Возьми себя в руки Аким Иванович…
Он сделал сверх усилие, и поборол страх, заставивший его зажмуриться до боли в глазных яблоках. Веки расслабились и приоткрылись. Свет больше не жег, а лишь мягко мерцал словно поглощенный туманом спасительный луч маяка. Вероника и дети бегали возле дома, протягивая к нему руки и выглядели как то неестественно, как будто уменьшились в размерах. На крыше дома зияла дыра провалившегося шифера, которую он почему-то никогда не замечал, а в печной трубе свили гнездо какие-то птицы. Как вообще возможно что он видит всё это как будто-то бы сверху?
Аким не мог пошевелить головой и нормально осмотреться, двигались только глаза, но он осознал что продолжает дышать, а губы и язык повинуются ему.
– Вероника! – крикнул он – Что происходит?! Я не могу пошевелиться.
– Господи! – заверещала она внизу. В ее голосе слышался дикий ужас, истерика и одновременно облегчение. – Ты живой!?!
Тело было словно парализовано, он не чувствовал ни боли, ни холода, ни жара. Если Вероника видит и слышит его, значит он не может быть мертв и не превратился в бесплотный дух. Но почему он висит в воздухе?
– Папа, папа… – жалобные голоса детей долетали как будто из под земли.
– Ника, что со мной происходит, объясни мне! – снова крикнул он жене.
– Я не знаю… ты летишь.
Она носилась по пушке возле дома, и то и дело пропадала из поля зрения, забегая куда-то вниз, ему под ноги. Мангал перевернулся и от горячих углей занялась сухая трава, оранжевые огоньки вспыхивали тут и там и казалось что Вероника просто суетится пытаясь их затоптать. Голос её действительно стал глуше. Дети прижались к стене дома и обняв друг друга смотрели вверх.
Что это значит, «летишь»?
Он посмотрел на пирамиду. Отверстие с прожектором было теперь на одном уровне. Луч не слепил, но казалось стал более плотным, не рассеивался по сторонам, а полностью был направлен на него. И это не было похоже на свет. Только сейчас, приглядевшись, Аким заметил что в « световом» потоке двигаются какие-то белые прожилки, словно разогнавшиеся до космической скорости жуки-светлячки, или размытые следы автомобильных фар заснятые на скоростную камеру.

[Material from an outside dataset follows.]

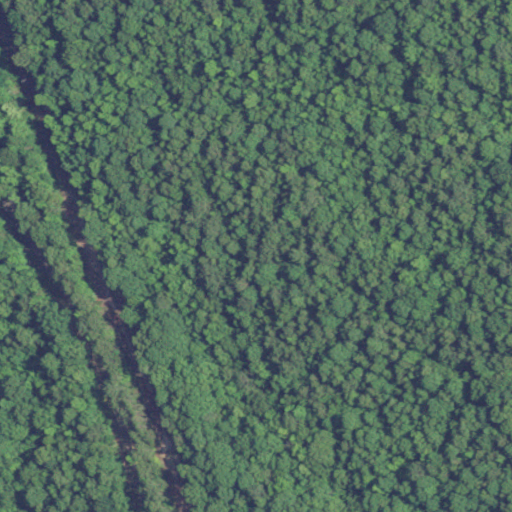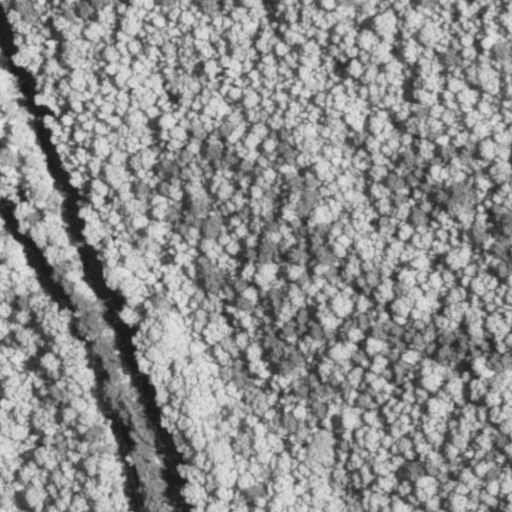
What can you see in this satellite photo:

Это была какая-то неизвестная, концентрированная энергия. Судя по тому, как она протянувшись от пирамиды обволокла и изолировала его от окружающего мира, словно сжала в кулаке, хорошо поддавалась управлению. Оставался вопрос – кто управляет этой энергией?
Белые «светлячки» сновали перед глазами и со всех сторон куда мог дотянутся взгляд, ткали пусть и прозрачную, но уже зримую пелену. Дом, деревья и обессиленная жена, всё покрывалось этой пленкой. Он чувствовал что первоначальный дикий испуг прошел, тело погружается в невидимую теплую ванну полную лечебной грязи, появляется чудовищное желание закрыть глаза и заснуть.
Остановись. Успокойся. Засыпай.
Вероника упала на землю и сотрясаемая рыданиями обхватила голову, дети бросилась к ней на помощь и как могли обняли. Невероятным усилием воли Аким разорвал накатившую тошнотворную слабость и закричал:
– Ничего страшного не происходит, если бы они хотели меня убить то уже давно сделали бы это!
Что он хотел этим сказать? Пытался успокоить? Наверное ничего более глупого не возможно было бы придумать. А что еще остается? Кричать, плакать, взывать о помощи? Молиться? Он сам не мог абсолютно уверенно объяснить то, что с ним происходит, а значит не имеет права говорить о не проверенных догадках.